Pictured people or hands, with their joints:
╭──

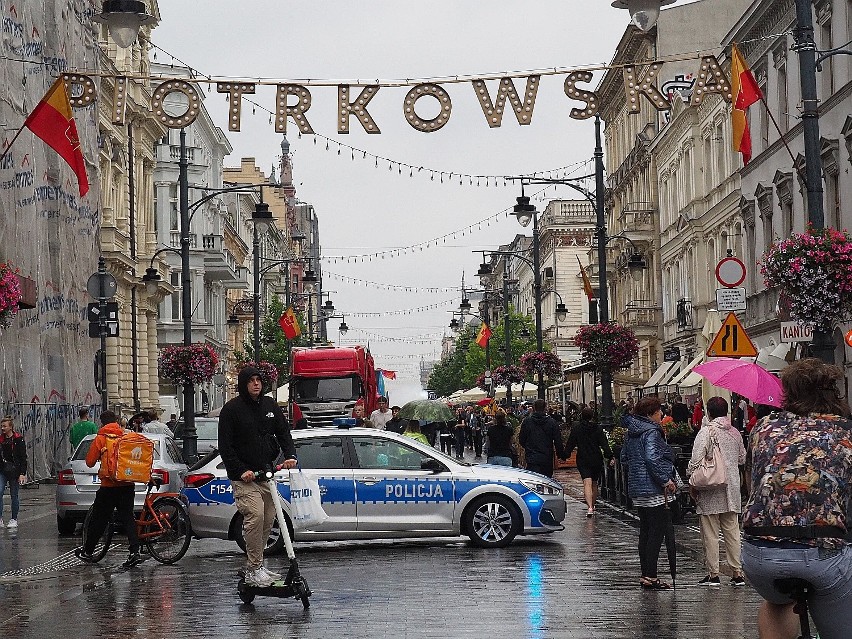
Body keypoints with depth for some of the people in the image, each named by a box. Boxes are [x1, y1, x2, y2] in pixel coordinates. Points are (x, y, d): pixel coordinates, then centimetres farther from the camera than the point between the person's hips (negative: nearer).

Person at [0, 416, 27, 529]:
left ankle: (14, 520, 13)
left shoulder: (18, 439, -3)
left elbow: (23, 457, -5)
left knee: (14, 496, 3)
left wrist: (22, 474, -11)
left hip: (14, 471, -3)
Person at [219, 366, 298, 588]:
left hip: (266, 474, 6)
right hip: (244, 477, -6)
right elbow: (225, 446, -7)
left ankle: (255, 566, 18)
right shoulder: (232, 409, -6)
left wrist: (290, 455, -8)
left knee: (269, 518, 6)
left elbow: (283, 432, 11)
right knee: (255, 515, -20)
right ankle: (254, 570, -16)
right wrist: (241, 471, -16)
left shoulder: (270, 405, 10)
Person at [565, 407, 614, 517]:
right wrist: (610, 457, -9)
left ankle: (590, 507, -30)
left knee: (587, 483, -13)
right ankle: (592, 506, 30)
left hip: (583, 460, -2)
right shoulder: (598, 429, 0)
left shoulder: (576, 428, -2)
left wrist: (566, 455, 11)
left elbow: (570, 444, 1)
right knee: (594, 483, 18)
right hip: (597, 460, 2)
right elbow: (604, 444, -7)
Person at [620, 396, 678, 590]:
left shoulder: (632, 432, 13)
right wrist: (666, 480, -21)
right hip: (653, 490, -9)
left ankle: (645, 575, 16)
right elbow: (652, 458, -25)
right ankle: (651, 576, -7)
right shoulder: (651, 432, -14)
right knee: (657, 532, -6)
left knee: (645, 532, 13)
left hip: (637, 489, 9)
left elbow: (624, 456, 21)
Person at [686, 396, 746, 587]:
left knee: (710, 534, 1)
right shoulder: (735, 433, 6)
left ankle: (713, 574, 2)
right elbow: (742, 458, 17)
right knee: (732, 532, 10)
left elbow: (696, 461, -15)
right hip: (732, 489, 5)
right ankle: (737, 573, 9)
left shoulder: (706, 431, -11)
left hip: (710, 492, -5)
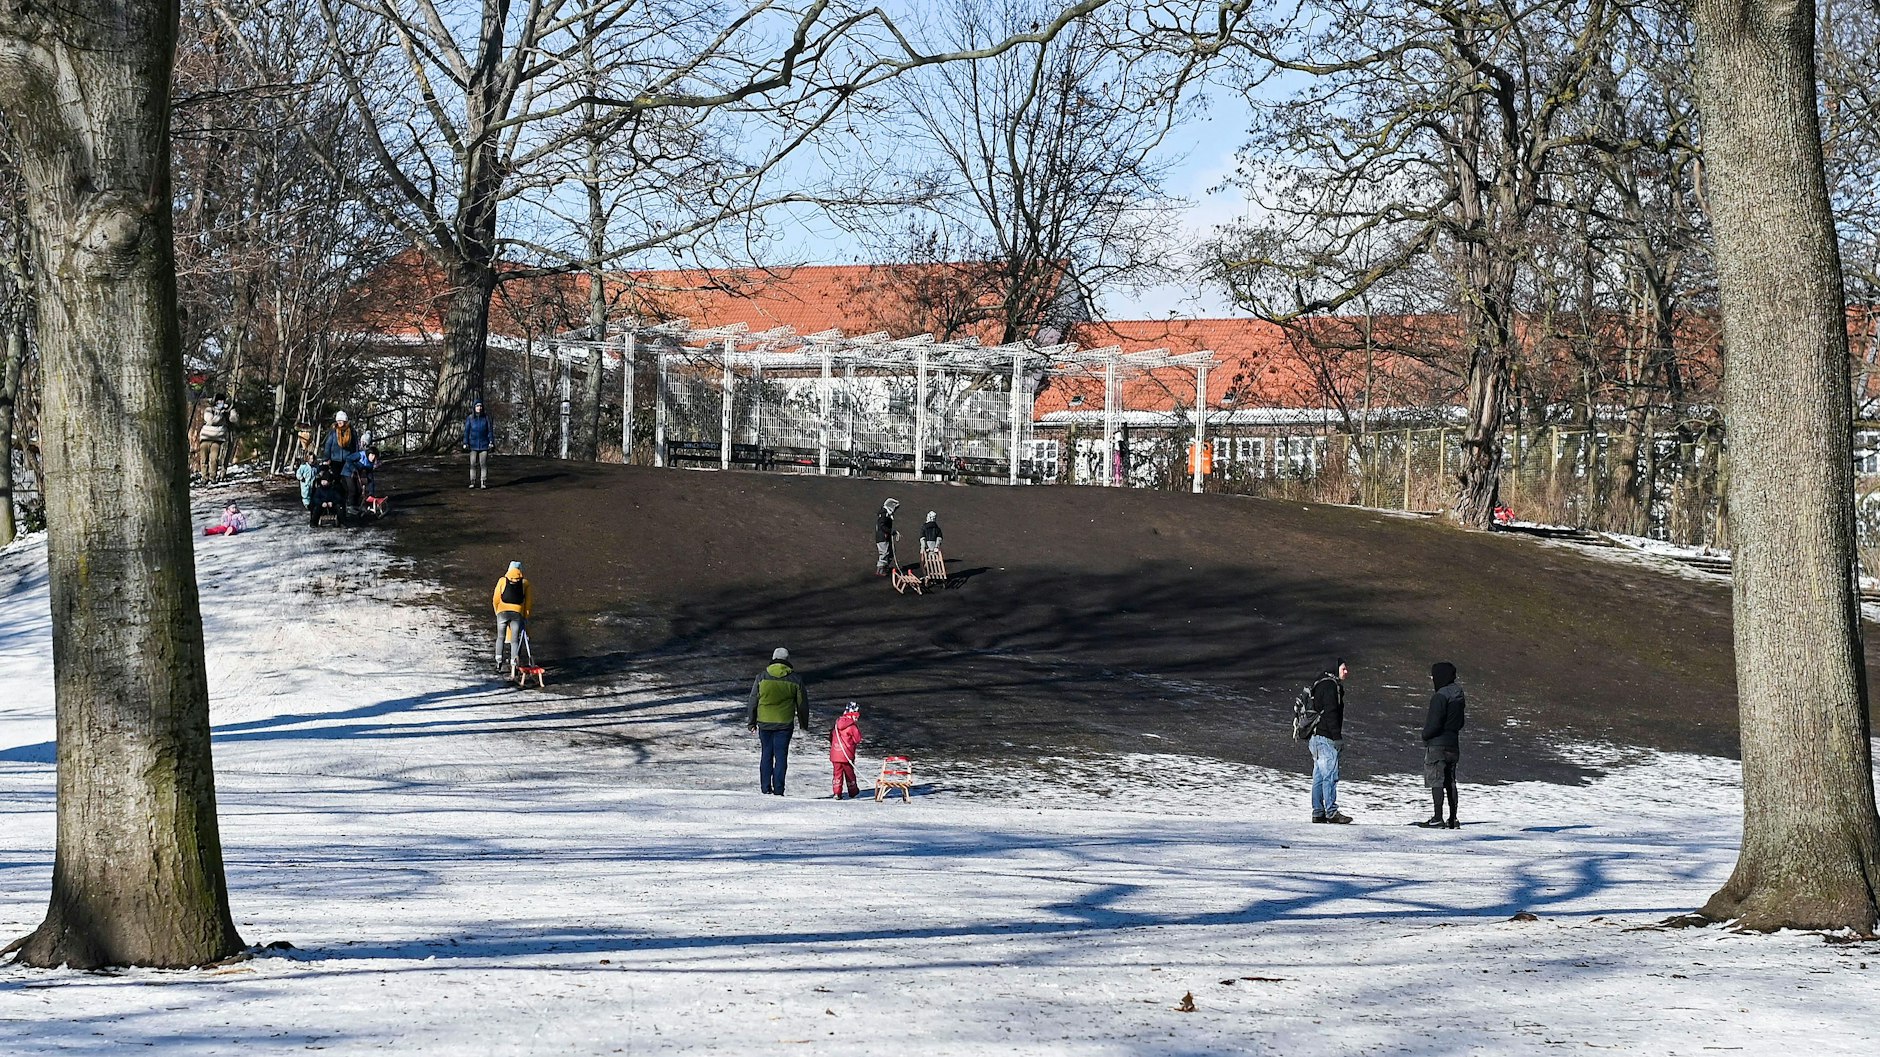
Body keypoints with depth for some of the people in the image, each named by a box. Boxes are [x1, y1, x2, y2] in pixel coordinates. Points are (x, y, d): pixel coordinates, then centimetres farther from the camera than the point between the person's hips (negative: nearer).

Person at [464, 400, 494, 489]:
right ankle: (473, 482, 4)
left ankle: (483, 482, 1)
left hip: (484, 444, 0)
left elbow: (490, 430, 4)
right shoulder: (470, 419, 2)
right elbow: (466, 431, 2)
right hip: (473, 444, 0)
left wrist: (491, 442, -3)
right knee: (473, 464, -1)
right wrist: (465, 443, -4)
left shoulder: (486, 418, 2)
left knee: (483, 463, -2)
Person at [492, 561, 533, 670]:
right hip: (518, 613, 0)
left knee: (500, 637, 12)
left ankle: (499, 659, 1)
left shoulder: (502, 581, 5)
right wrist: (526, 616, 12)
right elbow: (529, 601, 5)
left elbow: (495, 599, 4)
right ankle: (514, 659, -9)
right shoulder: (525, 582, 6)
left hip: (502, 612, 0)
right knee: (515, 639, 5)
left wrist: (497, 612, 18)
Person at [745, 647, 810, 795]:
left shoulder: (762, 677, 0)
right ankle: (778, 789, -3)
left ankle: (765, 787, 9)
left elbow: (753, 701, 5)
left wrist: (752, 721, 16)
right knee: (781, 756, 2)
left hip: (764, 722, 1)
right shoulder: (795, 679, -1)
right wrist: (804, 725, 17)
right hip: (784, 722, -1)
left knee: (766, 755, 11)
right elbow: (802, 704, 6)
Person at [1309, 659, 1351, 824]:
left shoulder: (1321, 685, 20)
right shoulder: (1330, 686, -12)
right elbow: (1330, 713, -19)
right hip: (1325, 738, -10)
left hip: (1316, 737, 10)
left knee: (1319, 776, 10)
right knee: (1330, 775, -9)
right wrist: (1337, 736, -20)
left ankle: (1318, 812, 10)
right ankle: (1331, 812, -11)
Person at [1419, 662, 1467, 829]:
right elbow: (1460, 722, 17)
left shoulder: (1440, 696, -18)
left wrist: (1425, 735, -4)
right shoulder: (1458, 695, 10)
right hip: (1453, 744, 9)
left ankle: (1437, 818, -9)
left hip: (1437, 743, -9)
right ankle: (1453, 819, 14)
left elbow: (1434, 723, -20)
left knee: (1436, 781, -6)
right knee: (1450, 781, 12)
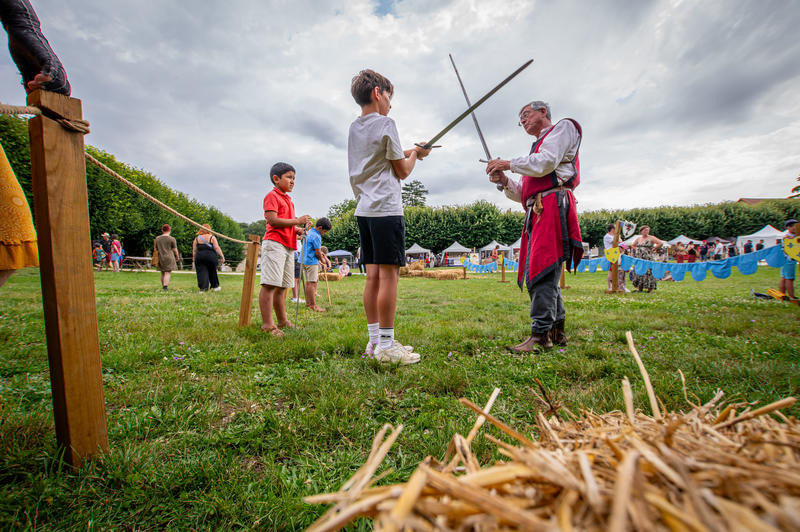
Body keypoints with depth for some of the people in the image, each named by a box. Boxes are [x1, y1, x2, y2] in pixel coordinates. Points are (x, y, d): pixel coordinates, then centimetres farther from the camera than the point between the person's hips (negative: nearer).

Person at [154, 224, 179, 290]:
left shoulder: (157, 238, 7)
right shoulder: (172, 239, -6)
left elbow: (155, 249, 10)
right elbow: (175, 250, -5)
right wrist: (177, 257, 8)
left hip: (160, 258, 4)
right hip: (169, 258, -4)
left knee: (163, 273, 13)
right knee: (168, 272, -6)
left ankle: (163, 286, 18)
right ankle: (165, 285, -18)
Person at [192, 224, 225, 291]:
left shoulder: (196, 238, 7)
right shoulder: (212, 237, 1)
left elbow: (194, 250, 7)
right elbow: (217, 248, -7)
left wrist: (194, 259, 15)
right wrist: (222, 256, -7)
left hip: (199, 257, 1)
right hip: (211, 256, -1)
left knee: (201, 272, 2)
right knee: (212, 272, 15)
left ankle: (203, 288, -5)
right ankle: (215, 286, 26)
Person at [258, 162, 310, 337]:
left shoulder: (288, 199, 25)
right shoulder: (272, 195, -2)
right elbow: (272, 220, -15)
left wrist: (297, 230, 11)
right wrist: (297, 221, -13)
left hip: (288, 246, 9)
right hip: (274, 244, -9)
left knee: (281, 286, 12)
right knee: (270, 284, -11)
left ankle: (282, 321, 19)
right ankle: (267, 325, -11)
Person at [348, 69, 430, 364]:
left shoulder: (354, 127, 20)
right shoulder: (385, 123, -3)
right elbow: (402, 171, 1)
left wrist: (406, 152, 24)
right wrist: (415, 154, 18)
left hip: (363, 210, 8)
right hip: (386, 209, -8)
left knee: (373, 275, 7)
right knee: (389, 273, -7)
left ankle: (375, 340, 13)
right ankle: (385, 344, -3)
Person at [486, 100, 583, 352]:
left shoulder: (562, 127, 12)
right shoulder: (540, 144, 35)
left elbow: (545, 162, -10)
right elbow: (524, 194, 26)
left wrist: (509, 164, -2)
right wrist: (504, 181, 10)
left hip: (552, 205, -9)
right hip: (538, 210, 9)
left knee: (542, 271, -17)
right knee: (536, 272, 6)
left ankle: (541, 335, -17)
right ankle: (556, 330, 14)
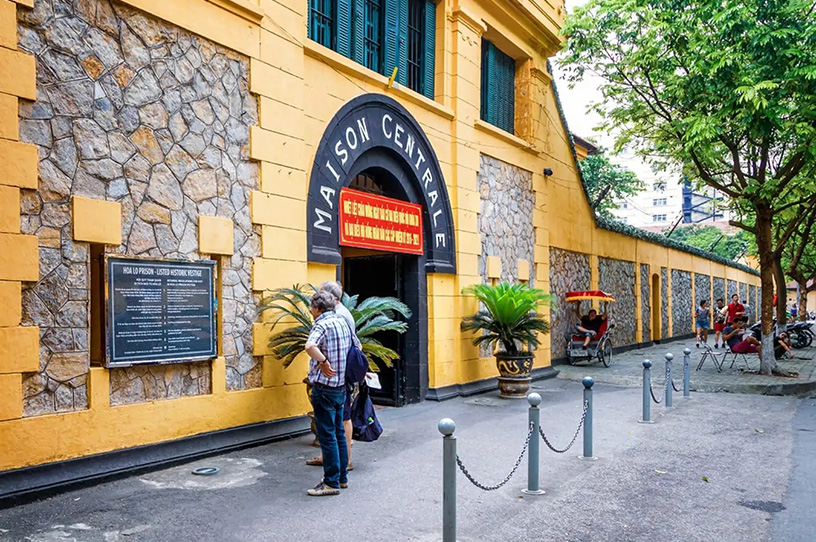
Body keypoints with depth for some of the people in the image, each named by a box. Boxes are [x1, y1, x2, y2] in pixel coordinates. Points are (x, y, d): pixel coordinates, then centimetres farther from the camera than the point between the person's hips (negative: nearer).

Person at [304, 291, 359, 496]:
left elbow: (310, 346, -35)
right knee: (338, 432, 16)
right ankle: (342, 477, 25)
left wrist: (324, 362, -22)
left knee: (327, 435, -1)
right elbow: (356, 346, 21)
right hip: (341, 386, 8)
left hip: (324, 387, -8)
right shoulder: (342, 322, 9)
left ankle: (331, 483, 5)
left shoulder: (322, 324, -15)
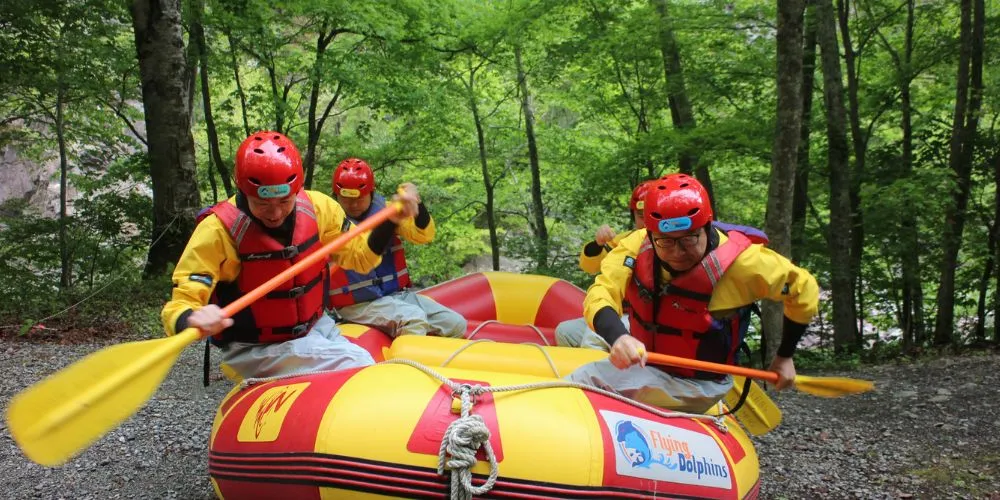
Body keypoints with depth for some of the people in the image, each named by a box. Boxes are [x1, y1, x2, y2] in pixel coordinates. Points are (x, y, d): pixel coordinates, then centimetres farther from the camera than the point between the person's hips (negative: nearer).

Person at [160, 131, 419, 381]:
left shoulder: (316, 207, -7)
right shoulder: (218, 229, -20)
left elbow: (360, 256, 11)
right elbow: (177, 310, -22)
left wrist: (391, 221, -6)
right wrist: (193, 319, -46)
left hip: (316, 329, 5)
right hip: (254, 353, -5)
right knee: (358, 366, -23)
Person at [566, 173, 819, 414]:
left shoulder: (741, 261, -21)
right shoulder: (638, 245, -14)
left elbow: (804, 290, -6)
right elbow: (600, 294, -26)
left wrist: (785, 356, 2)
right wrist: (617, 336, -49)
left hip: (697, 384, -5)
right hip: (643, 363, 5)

╰──

- **Exercise description**: Swap "Person at" for "Figure at" in the lines from the line with "left hip: (1437, 743, -9)" up to and including the line with "right knee: (212, 272, 15)", leaving everything else unchanged. Give only those lines, and leave the pictures out of the answer.

- **Output below**:
left hip: (1437, 743, -9)
right ankle: (1453, 819, 14)
left elbow: (1434, 723, -20)
left knee: (1436, 781, -6)
right knee: (1450, 781, 12)
Body keypoints with depth for some of the people in the image, each named by a box. Boxes are [x1, y1, x2, y2] in pixel coordinates. Points are (x, y, d): pixel coordinates, then centimetres farther from the camera than the point between the person's hips (negative: nearer).

Figure at [154, 224, 179, 290]:
left shoulder: (157, 238, 7)
right shoulder: (172, 239, -6)
left elbow: (155, 249, 10)
right elbow: (175, 250, -5)
right wrist: (177, 257, 8)
left hip: (160, 258, 4)
right hip: (169, 258, -4)
left knee: (163, 273, 13)
right knee: (168, 272, -6)
left ankle: (163, 286, 18)
right ankle: (165, 285, -18)
Figure at [192, 224, 225, 291]:
left shoulder: (196, 238, 7)
right shoulder: (212, 237, 1)
left elbow: (194, 250, 7)
right elbow: (217, 248, -7)
left wrist: (194, 259, 15)
right wrist: (222, 256, -7)
left hip: (199, 257, 1)
right hip: (211, 256, -1)
left knee: (201, 272, 2)
right knee: (212, 272, 15)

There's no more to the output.